Search code examples
c#web-scrapinghtml-agility-pack

Scrape Dynamic Data from Website Using C# HTMLAGILITYPACK


I am scraping data using HTMLAGILITY Pack, but the page doesn't load properly.

I need that my code should wait until the page is fully loaded.

There is some kind of work around to use browser in form, but I don't need to use that in form.

Here is the Link I need to scrap and following is my code.

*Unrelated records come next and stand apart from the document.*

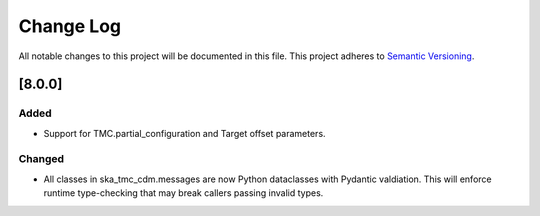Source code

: ###########
Change Log
###########

All notable changes to this project will be documented in this file.
This project adheres to `Semantic Versioning <http://semver.org/>`_.

[8.0.0]
*******

Added
-----

* Support for TMC.partial_configuration and Target offset parameters.

Changed
-------

* All classes in ska_tmc_cdm.messages are now Python dataclasses with
  Pydantic valdiation. This will enforce runtime type-checking that may
  break callers passing invalid types.
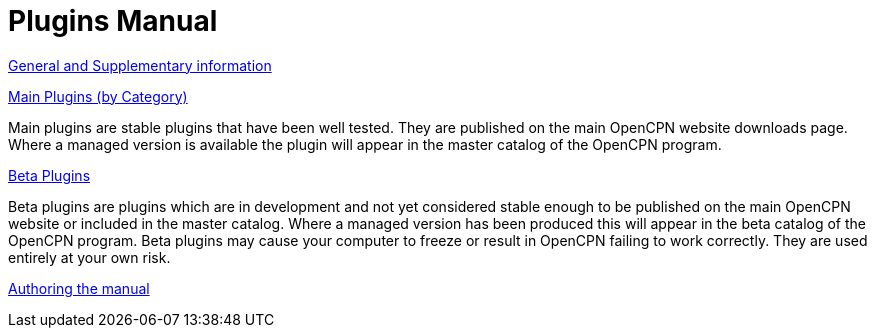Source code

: = Plugins Manual

xref:misc:misc.adoc[General and Supplementary information]

xref:index-main.adoc[Main Plugins (by Category)]

Main plugins are stable plugins that have been well tested. They are published on the main OpenCPN website downloads page. Where a managed version is available the plugin will appear in the master catalog of the OpenCPN program.

xref:index-beta.adoc[Beta Plugins]

Beta plugins are plugins which are in development and not yet considered stable enough to be published on the main OpenCPN website or included in the master catalog. Where a managed version has been produced this will appear in the beta catalog of the OpenCPN program. Beta plugins may cause your computer to freeze or result in OpenCPN failing to work correctly. They are used entirely at your own risk.

xref:authoring:author.adoc[Authoring the manual]
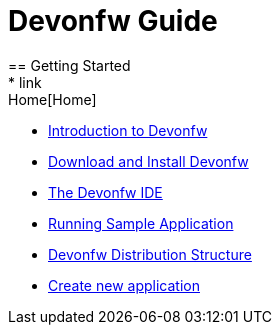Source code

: = Devonfw Guide
== Getting Started
* link:Home[Home]
* link:getting-started-introduction-to-devonfw[Introduction to Devonfw]
* link:devonfw-download-and-install[Download and Install Devonfw]
* link:getting-started-the-devon-ide[The Devonfw IDE]
* link:devon-running-sample-application[Running Sample Application]
* link:devonfw-distribution-structure[Devonfw Distribution Structure]
* link:creating-new-devonfw-application[Create new application]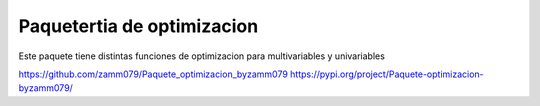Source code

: Paquetertia de optimizacion
=======================================

Este paquete tiene distintas funciones de optimizacion
para multivariables y univariables

https://github.com/zamm079/Paquete_optimizacion_byzamm079
https://pypi.org/project/Paquete-optimizacion-byzamm079/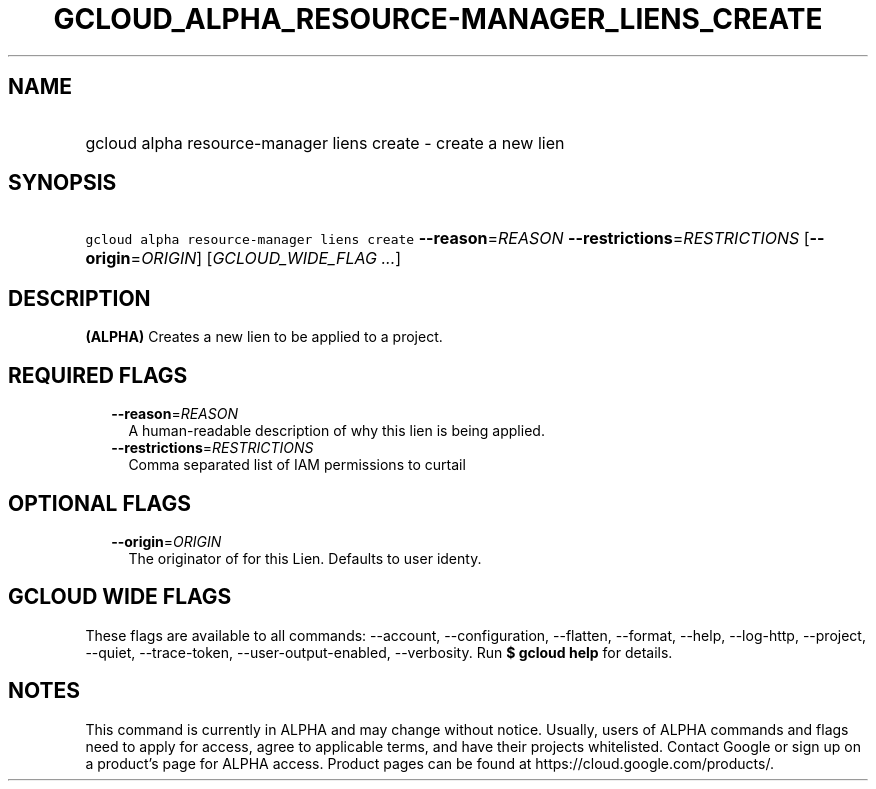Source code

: 
.TH "GCLOUD_ALPHA_RESOURCE\-MANAGER_LIENS_CREATE" 1



.SH "NAME"
.HP
gcloud alpha resource\-manager liens create \- create a new lien



.SH "SYNOPSIS"
.HP
\f5gcloud alpha resource\-manager liens create\fR \fB\-\-reason\fR=\fIREASON\fR \fB\-\-restrictions\fR=\fIRESTRICTIONS\fR [\fB\-\-origin\fR=\fIORIGIN\fR] [\fIGCLOUD_WIDE_FLAG\ ...\fR]



.SH "DESCRIPTION"

\fB(ALPHA)\fR Creates a new lien to be applied to a project.



.SH "REQUIRED FLAGS"

.RS 2m
.TP 2m
\fB\-\-reason\fR=\fIREASON\fR
A human\-readable description of why this lien is being applied.

.TP 2m
\fB\-\-restrictions\fR=\fIRESTRICTIONS\fR
Comma separated list of IAM permissions to curtail


.RE
.sp

.SH "OPTIONAL FLAGS"

.RS 2m
.TP 2m
\fB\-\-origin\fR=\fIORIGIN\fR
The originator of for this Lien. Defaults to user identy.


.RE
.sp

.SH "GCLOUD WIDE FLAGS"

These flags are available to all commands: \-\-account, \-\-configuration,
\-\-flatten, \-\-format, \-\-help, \-\-log\-http, \-\-project, \-\-quiet,
\-\-trace\-token, \-\-user\-output\-enabled, \-\-verbosity. Run \fB$ gcloud
help\fR for details.



.SH "NOTES"

This command is currently in ALPHA and may change without notice. Usually, users
of ALPHA commands and flags need to apply for access, agree to applicable terms,
and have their projects whitelisted. Contact Google or sign up on a product's
page for ALPHA access. Product pages can be found at
https://cloud.google.com/products/.

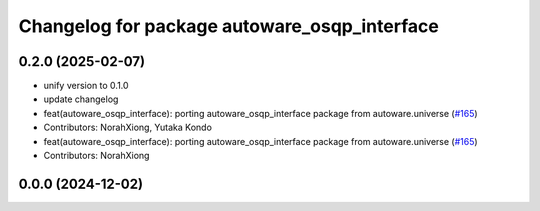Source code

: ^^^^^^^^^^^^^^^^^^^^^^^^^^^^^^^^^^^^^^^^^^^^^
Changelog for package autoware_osqp_interface
^^^^^^^^^^^^^^^^^^^^^^^^^^^^^^^^^^^^^^^^^^^^^

0.2.0 (2025-02-07)
------------------
* unify version to 0.1.0
* update changelog
* feat(autoware_osqp_interface): porting autoware_osqp_interface package from autoware.universe (`#165 <https://github.com/autowarefoundation/autoware.core/issues/165>`_)
* Contributors: NorahXiong, Yutaka Kondo

* feat(autoware_osqp_interface): porting autoware_osqp_interface package from autoware.universe (`#165 <https://github.com/autowarefoundation/autoware.core/issues/165>`_)
* Contributors: NorahXiong

0.0.0 (2024-12-02)
------------------
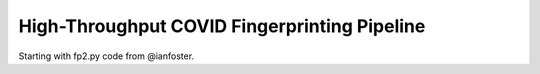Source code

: High-Throughput COVID Fingerprinting Pipeline
=============================================

Starting with fp2.py code from @ianfoster.


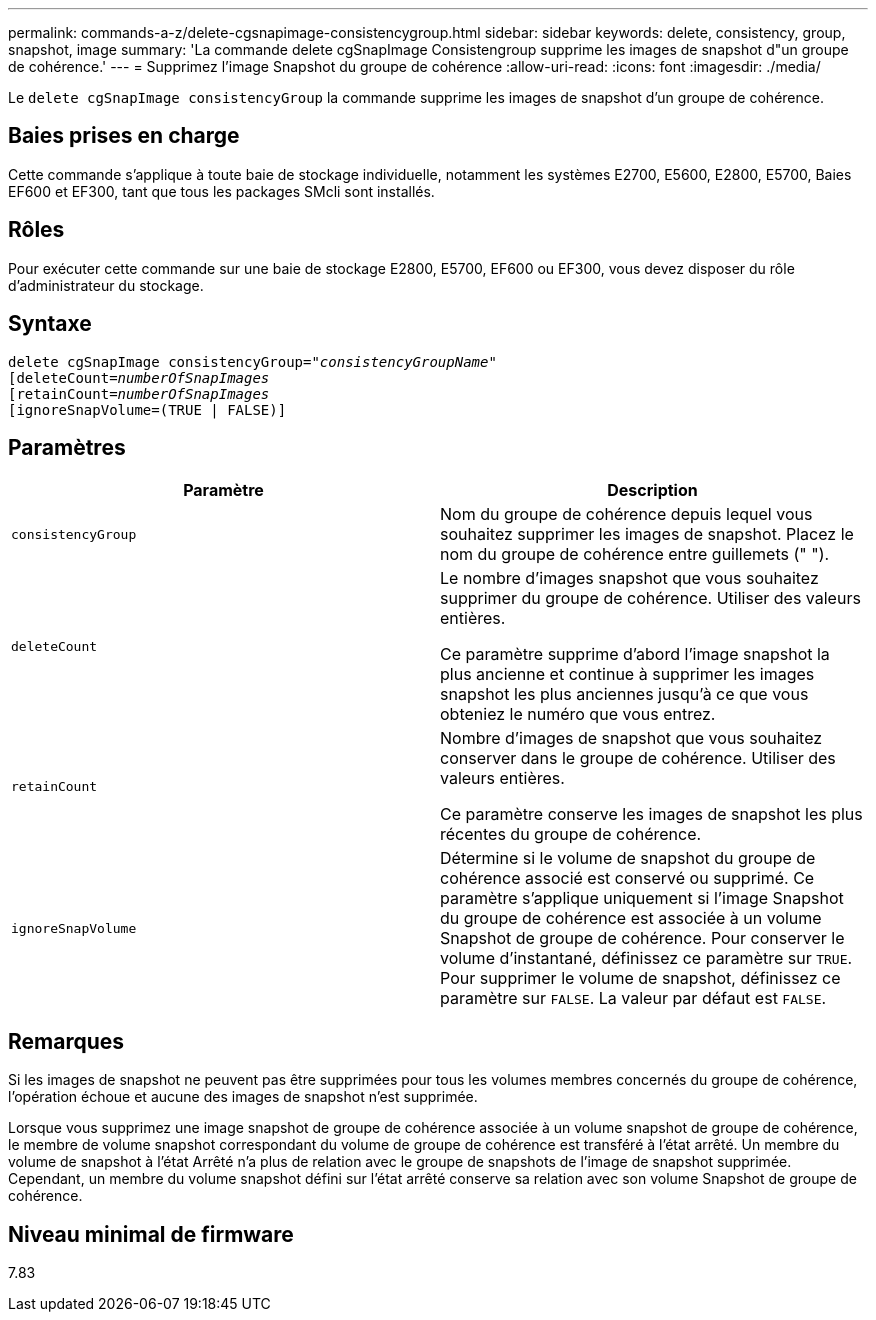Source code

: ---
permalink: commands-a-z/delete-cgsnapimage-consistencygroup.html 
sidebar: sidebar 
keywords: delete, consistency, group, snapshot, image 
summary: 'La commande delete cgSnapImage Consistengroup supprime les images de snapshot d"un groupe de cohérence.' 
---
= Supprimez l'image Snapshot du groupe de cohérence
:allow-uri-read: 
:icons: font
:imagesdir: ./media/


[role="lead"]
Le `delete cgSnapImage consistencyGroup` la commande supprime les images de snapshot d'un groupe de cohérence.



== Baies prises en charge

Cette commande s'applique à toute baie de stockage individuelle, notamment les systèmes E2700, E5600, E2800, E5700, Baies EF600 et EF300, tant que tous les packages SMcli sont installés.



== Rôles

Pour exécuter cette commande sur une baie de stockage E2800, E5700, EF600 ou EF300, vous devez disposer du rôle d'administrateur du stockage.



== Syntaxe

[listing, subs="+macros"]
----
delete cgSnapImage consistencyGroup=pass:quotes[_"consistencyGroupName"_]
pass:quotes[[deleteCount=_numberOfSnapImages_]
[retainCount=pass:quotes[_numberOfSnapImages_]
[ignoreSnapVolume=(TRUE | FALSE)]
----


== Paramètres

|===
| Paramètre | Description 


 a| 
`consistencyGroup`
 a| 
Nom du groupe de cohérence depuis lequel vous souhaitez supprimer les images de snapshot. Placez le nom du groupe de cohérence entre guillemets (" ").



 a| 
`deleteCount`
 a| 
Le nombre d'images snapshot que vous souhaitez supprimer du groupe de cohérence. Utiliser des valeurs entières.

Ce paramètre supprime d'abord l'image snapshot la plus ancienne et continue à supprimer les images snapshot les plus anciennes jusqu'à ce que vous obteniez le numéro que vous entrez.



 a| 
`retainCount`
 a| 
Nombre d'images de snapshot que vous souhaitez conserver dans le groupe de cohérence. Utiliser des valeurs entières.

Ce paramètre conserve les images de snapshot les plus récentes du groupe de cohérence.



 a| 
`ignoreSnapVolume`
 a| 
Détermine si le volume de snapshot du groupe de cohérence associé est conservé ou supprimé. Ce paramètre s'applique uniquement si l'image Snapshot du groupe de cohérence est associée à un volume Snapshot de groupe de cohérence. Pour conserver le volume d'instantané, définissez ce paramètre sur `TRUE`. Pour supprimer le volume de snapshot, définissez ce paramètre sur `FALSE`. La valeur par défaut est `FALSE`.

|===


== Remarques

Si les images de snapshot ne peuvent pas être supprimées pour tous les volumes membres concernés du groupe de cohérence, l'opération échoue et aucune des images de snapshot n'est supprimée.

Lorsque vous supprimez une image snapshot de groupe de cohérence associée à un volume snapshot de groupe de cohérence, le membre de volume snapshot correspondant du volume de groupe de cohérence est transféré à l'état arrêté. Un membre du volume de snapshot à l'état Arrêté n'a plus de relation avec le groupe de snapshots de l'image de snapshot supprimée. Cependant, un membre du volume snapshot défini sur l'état arrêté conserve sa relation avec son volume Snapshot de groupe de cohérence.



== Niveau minimal de firmware

7.83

HtmlWeb web = new HtmlWeb();
            ServicePointManager.SecurityProtocol = SecurityProtocolType.Tls12;
        HtmlAgilityPack.HtmlDocument doc = web.Load(website);
         var goldTypes = doc.DocumentNode.SelectNodes("//h2[@class='gold-box-title']").ToList();
       var goldPrices = doc.DocumentNode.SelectNodes("//span[@class='gold-box-price--sale'").ToList();

          for (int i = 0; i < 2; i++)
             {
               string  goldPrice = goldPrices[i].InnerText;
               string  goldType = goldTypes[i].InnerText;

             }

Solution

  • You were correct, all the data is available in structured json in the ":buyable" attribute of the "buyable-gold" elements.

    I did a quick test and this should be what you want. This will give you a list of structured objects with the data you need.

    HtmlWeb web = new HtmlWeb();
    ServicePointManager.SecurityProtocol = SecurityProtocolType.Tls12;
    HtmlAgilityPack.HtmlDocument doc = web.Load("https://www.ezrsgold.com/buy-runescape-gold");
    
    var buyGoldNodes = doc.DocumentNode.SelectNodes("//buyable-gold");
    
    var buyableJsonList = buyGoldNodes.Select(x => HttpUtility.HtmlDecode(x.Attributes[":buyable"].Value)).ToList();
    
    var buyables = buyableJsons.Select(x => JsonConvert.DeserializeObject<Buyable>(x)).ToList();
    

    Then your Buyable class would look something like this.

    public class Buyable
    {
        public int id { get; set; }
        public string sku { get; set; }
        public int game_id { get; set; }
        public string title { get; set; }
        public int min_qty { get; set; }
        public int max_qty { get; set; }
        public string base_price { get; set; }
        public string sale_price { get; set; }
        public Bulk_Price[] bulk_price { get; set; }
        public string delivery_time { get; set; }
        public string description { get; set; }
        public object sort_order { get; set; }
        public string created_at { get; set; }
        public string updated_at { get; set; }
        public string price { get; set; }
        public bool on_sale { get; set; }
        public int discount_from { get; set; }
    }
    
    public class Bulk_Price
    {
        public string qty { get; set; }
        public string price { get; set; }
    }